With record-high crypto breaches starting 2022 amounting over $1b in Q1, crypto pioneers Six and Silur pushed CCTF, the largest legal crypto hacking competition to the next level. Organized for the 8th time, the hacking competition has a history of creating real-world cryptocurrency and blockchain puzzles for security experts in order to raise general awareness in this new type of critical infrastrucutre.
The winners of the preliminary round are gathering in Dubai on 7th of May to conduct the final hacking showdown for the $15.000 prize on a yacht, provided with a Web3 environment for the puzzles with the addition of some social engineering elements.
In the past we’ve seen challenges involving breaking weak cryptography, reversing smart-contract bytecode and fuzzing networks, but this time the team also made part of the challenge happening in the Metaverse. In the preliminary round, which happened on April 8. 2022, players were expected to solve OSINT tasks inside Decentraland, which introduced cybersecurity inside metaverse for the first time.

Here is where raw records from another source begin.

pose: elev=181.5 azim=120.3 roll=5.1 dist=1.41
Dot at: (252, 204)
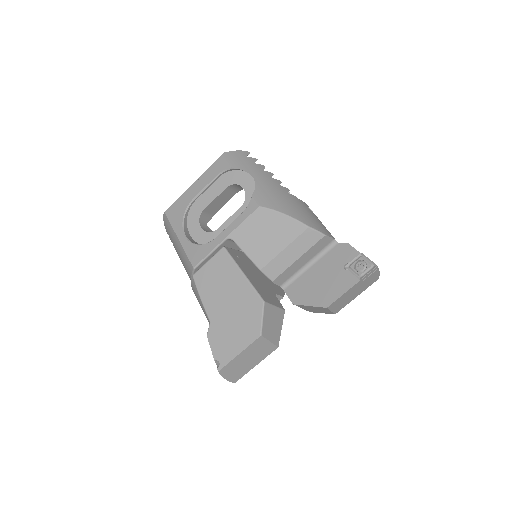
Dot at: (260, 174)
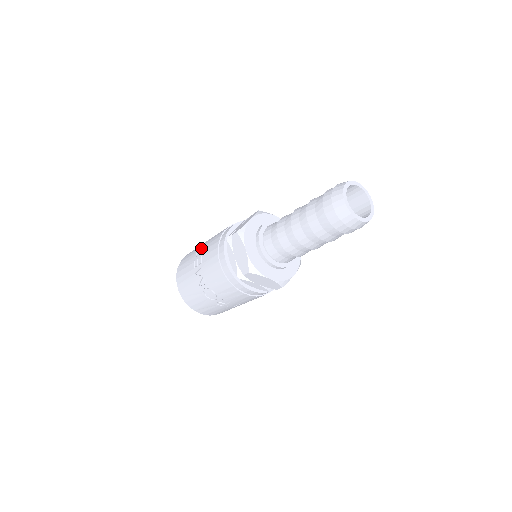
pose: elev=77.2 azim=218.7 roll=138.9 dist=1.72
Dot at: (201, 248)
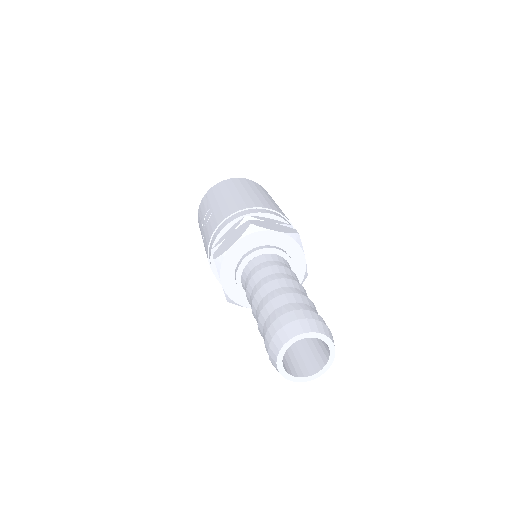
Dot at: (207, 215)
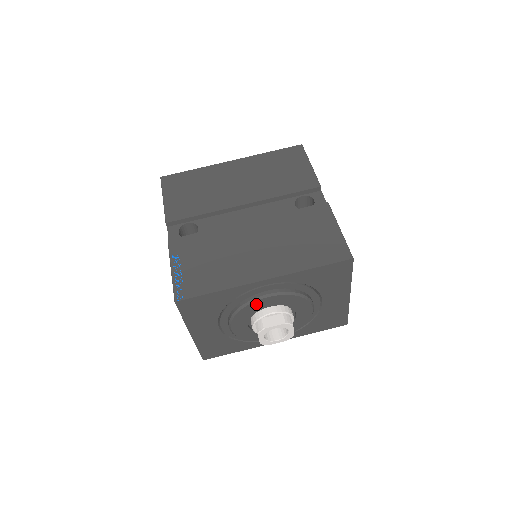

“Sometimes the best hackers stay invisible either working at Big Four companies or in a completely non-technical environment, and only show off their real skills on IRC chats and CTFs. But as CTF games lately began to decline in quality, the security industry is losing access to these people. We wanted to show both the competitors and the sponsors how we can hack the old way of matchmaking with the games centered around the players, not the organizers HR needs”. ~ Silur
The story of CCTF originally started as a fun home project, which quickly drew attention both in number of competitors and sponsorships, and became the largest CTF that focuses on cryptocurrency and blockchain. The main organizers, which consist of Security expert and auditor David (Six) Pethes and former Ethereum developer Silur, are committing to CCTF remaining a non-profit event that benefits from the security awareness it creates trough their realistic challenges. In their opinion, the CTF scene has become focused on exercises tailor-made around exotic exploits in order for HR to find security experts, but these type of hacks are rarely seen in the wild and creates confusion in the industry.